Computational Design, Synthesis, and Evaluation of Stapled Peptide-Based Antagonists of the CGRP Receptor

Hydrocarbon-stapled peptide antagonists targeting the calcitonin gene-related peptide (CGRP) receptor represent a promising strategy for migraine therapy. This study uses computational design tools and molecular dynamics simulations to develop novel stapled peptide antagonists conferring improved potency and stability compared to CGRP(8–37)-NH2. Peptides with varied staple geometries and unnatural amino acids were assessed using circular dichroism and antagonism and serum stability assays.
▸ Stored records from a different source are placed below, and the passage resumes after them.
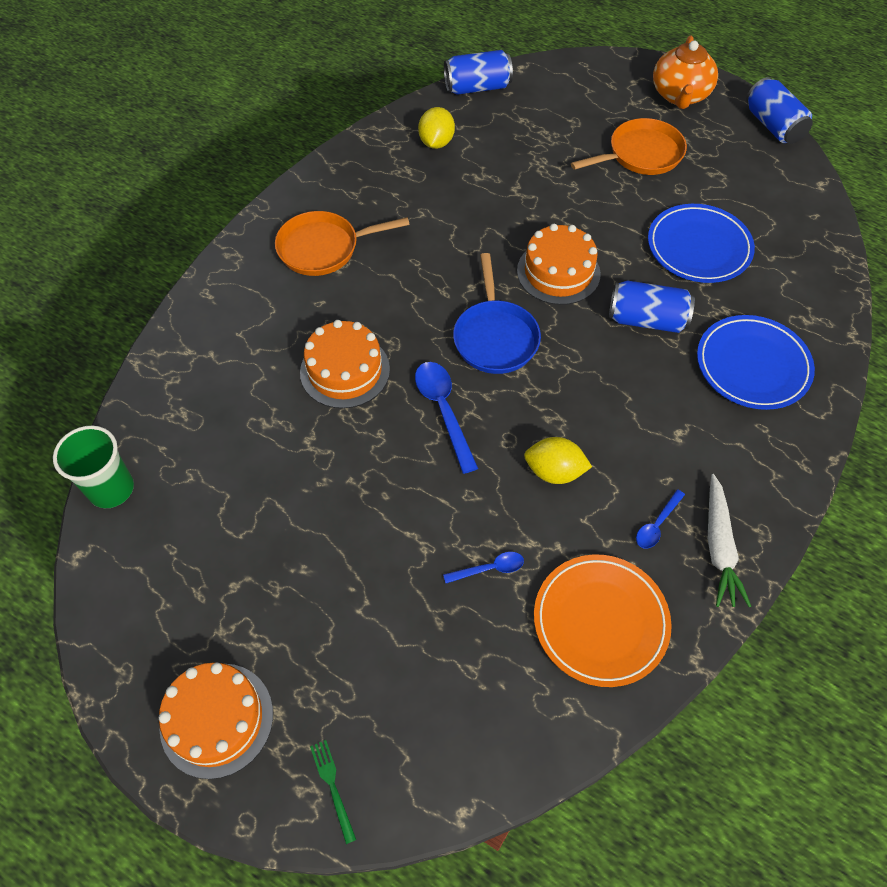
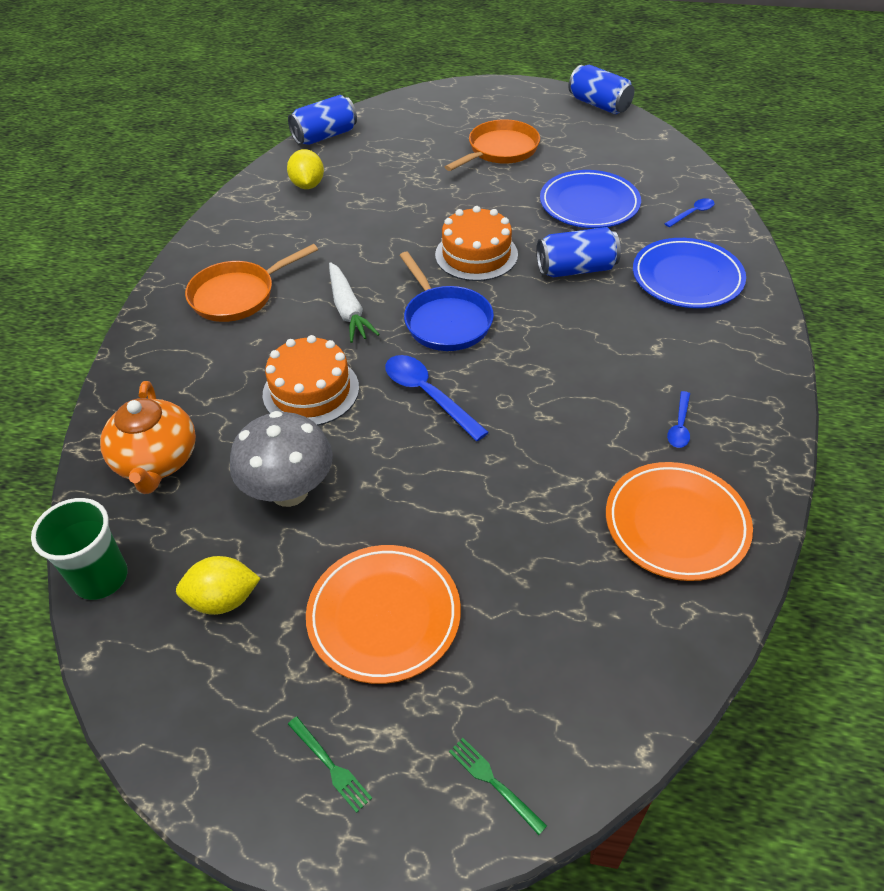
camera: 20 degrees left, 10 degrees down
(216, 719) = (330, 766): orange cake -> green fork
(286, 464) = (289, 491): none -> grey mushroom
(312, 609) = (384, 616): none -> orange plate
(489, 569) = (546, 516): blue spoon -> blue spoon (692, 213)
(554, 471) = (561, 413): yellow lemon -> yellow lemon (223, 599)
(680, 95) = (509, 101): orange teapot -> orange teapot (157, 461)
(719, 547) = (744, 426): white carrot -> white carrot (348, 310)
A stapled peptide (4), containing an S5/S5 i,i+4 hydrocarbon staple at positions 12 and 16, exhibited enhanced serum stability (compared to CGRP(8–37)-NH2) and retained antagonist activity. Notably, Aib36-containing peptides (16–19) remained intact following prolonged serum stability exposure, but lost receptor antagonism. While the computational predictions of helicity and receptor binding largely corresponded to experimental outcomes, this trend was inconsistent, highlighting current in silico limitations. Moreover, this work advances the understanding of peptide structure–stability–activity trade-offs and informs future peptide therapeutic development, with particular implications for overcoming metabolic instability in peptide-based drugs.